Apólice / O seguro morreu de infelicidade

Temos de acordar bem, de comer bem, de correr muito, de viver tudo o que nos faz rir durante o tempo suficiente para acordarmos de novo, comermos de novo, corrermos muito mais e vivermos mais uma vez tudo o que nos faz sorrir durante o tempo suficiente para acordarmos de novo, comermos de novo, corrermos ainda mais e vivermos tudo o mais que nos faz não nos sentirmos mal durante o tempo suficiente para acordarmos, comermos, corrermos e vivermos durante o tempo suficiente até não sentirmos nada e morrermos. Sem entretempos mas sobretudo sem contratempos. Os outros são meios e nunca fins. As dependências são fraquezas e as prisões são pesos-mortos. As cicatrizes não são sinal de experiência mas de derrotas inaceitáveis. O amor é tóxico e um risco que a apólice do coração não suporta.

Já ninguém se quer apaixonar, ninguém quer dar o salto para o vazio ou mesmo o primeiro passo. Tudo tem de estar perfeito antes de acontecer. Connosco. Adiamos o essencial para ajustarmos o acessório, de modo a que não prejudique o essencial, quando este finalmente acontecer… Não há mais montanhas-russas, não há mais ansiedade, não há mais curiosidade pelo outro, ninguém espera, ninguém sente antecipação, frustração, alegria e satisfação no mesmo dia, na mesma hora, pelo facto de o outro poder chegar, de ainda não ter chegado, de já ter chegado e de ter vindo ter contigo, para estar contigo durante o tempo todo em que as diversões são apenas desculpas para ser, contigo, o centro da razão de passar na feira. Nunca havia compreendido a mítica imagem da roda gigante na feira popular… sempre me pareceu a mais tola diversão de todas!
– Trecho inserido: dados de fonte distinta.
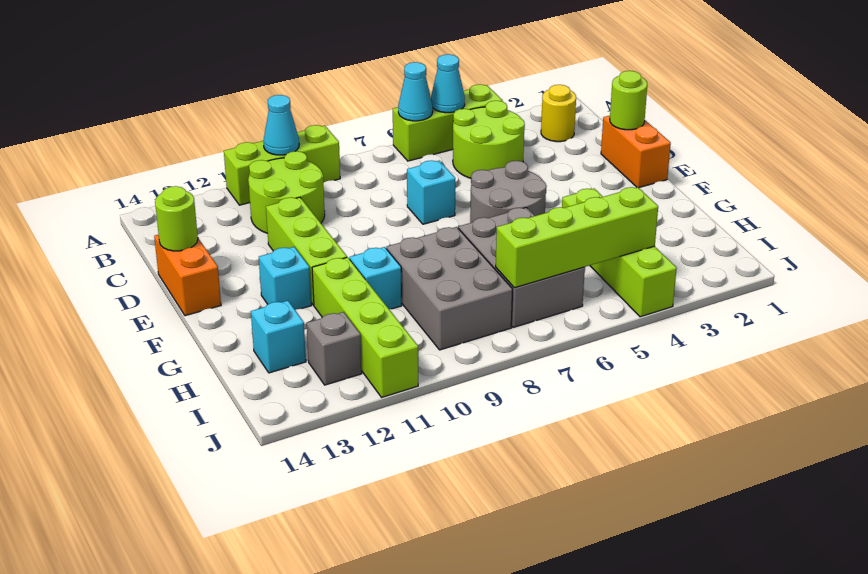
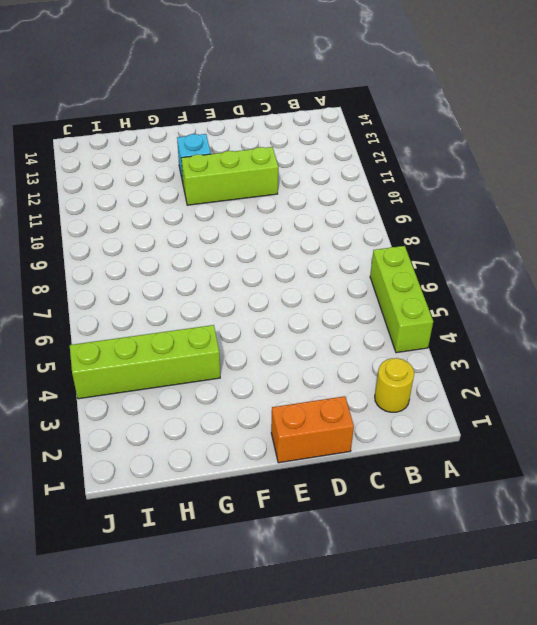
none -> lime brick A9:A11 level 1
none -> lime round brick B4:C5 level 1
none -> lime round brick B10:C11 level 1

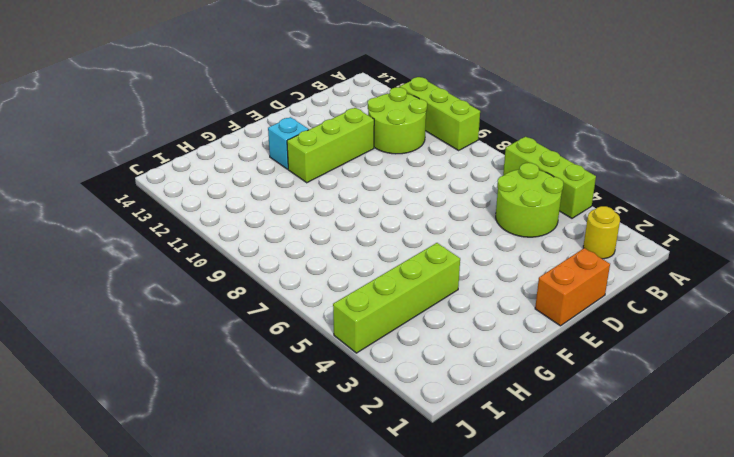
none -> cyan brick D7 level 1
none -> orange brick D14:E14 level 1
none -> grey round brick E5:F6 level 1

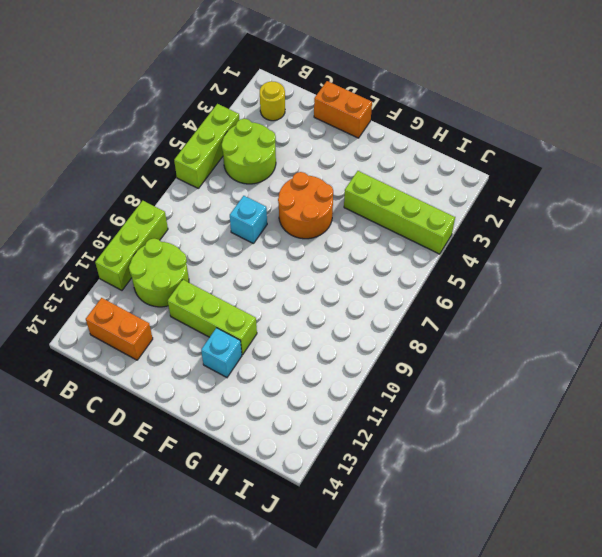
orange brick B13:C13 level 1 -> orange brick D14:E14 level 1
orange round brick E5:F6 level 1 -> grey round brick E5:F6 level 1
none -> grey brick G6:I7 level 1
none -> grey brick G8:I9 level 1
none -> cyan brick G10 level 1

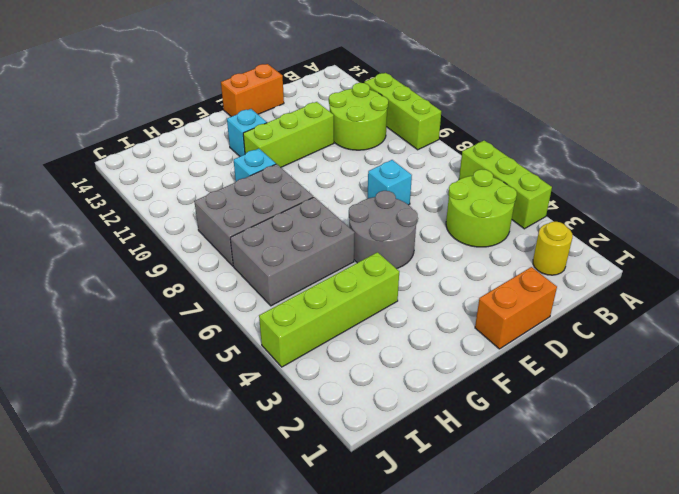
none -> lime brick G11:J11 level 1
none -> cyan brick H13 level 1
none -> grey brick I12 level 1

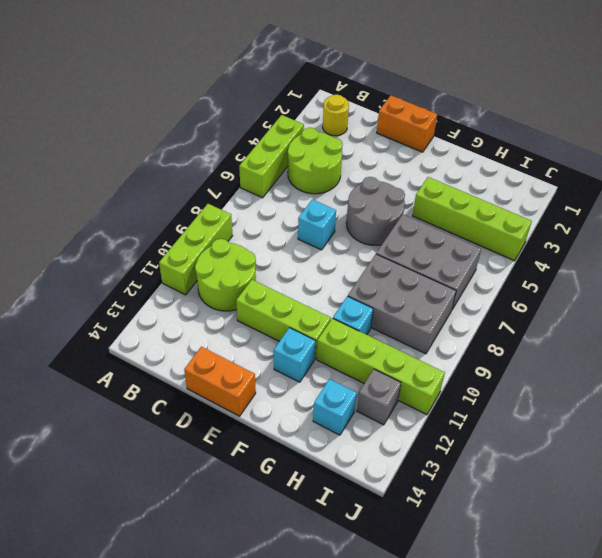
none -> cyan cone A5 level 2
none -> cyan cone A6 level 2
none -> cyan cone A10 level 2

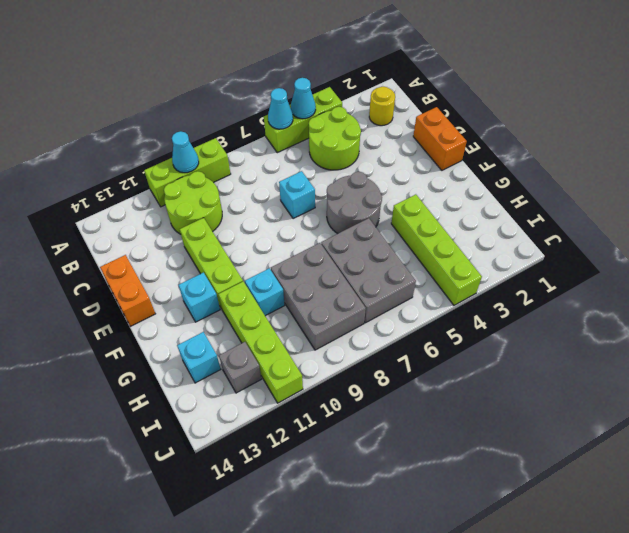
none -> lime round brick D1 level 2
none -> lime round brick D14 level 2
none -> lime brick I4:I7 level 2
Mas a tolice é não ter percebido que o importante da roda gigante não é o passeio mas o tempo com alguém, o silêncio partilhado, a honestidade a que nos obrigamos quando estamos expostos e sem hipóteses de fuga, o momento em que nos damos e percebemos que queremos acordar bem ao lado de alguém, comer bem com alguém, correr muito para alguém e viver tudo o que nos faz ser feliz durante o tempo em que temos esse alguém connosco.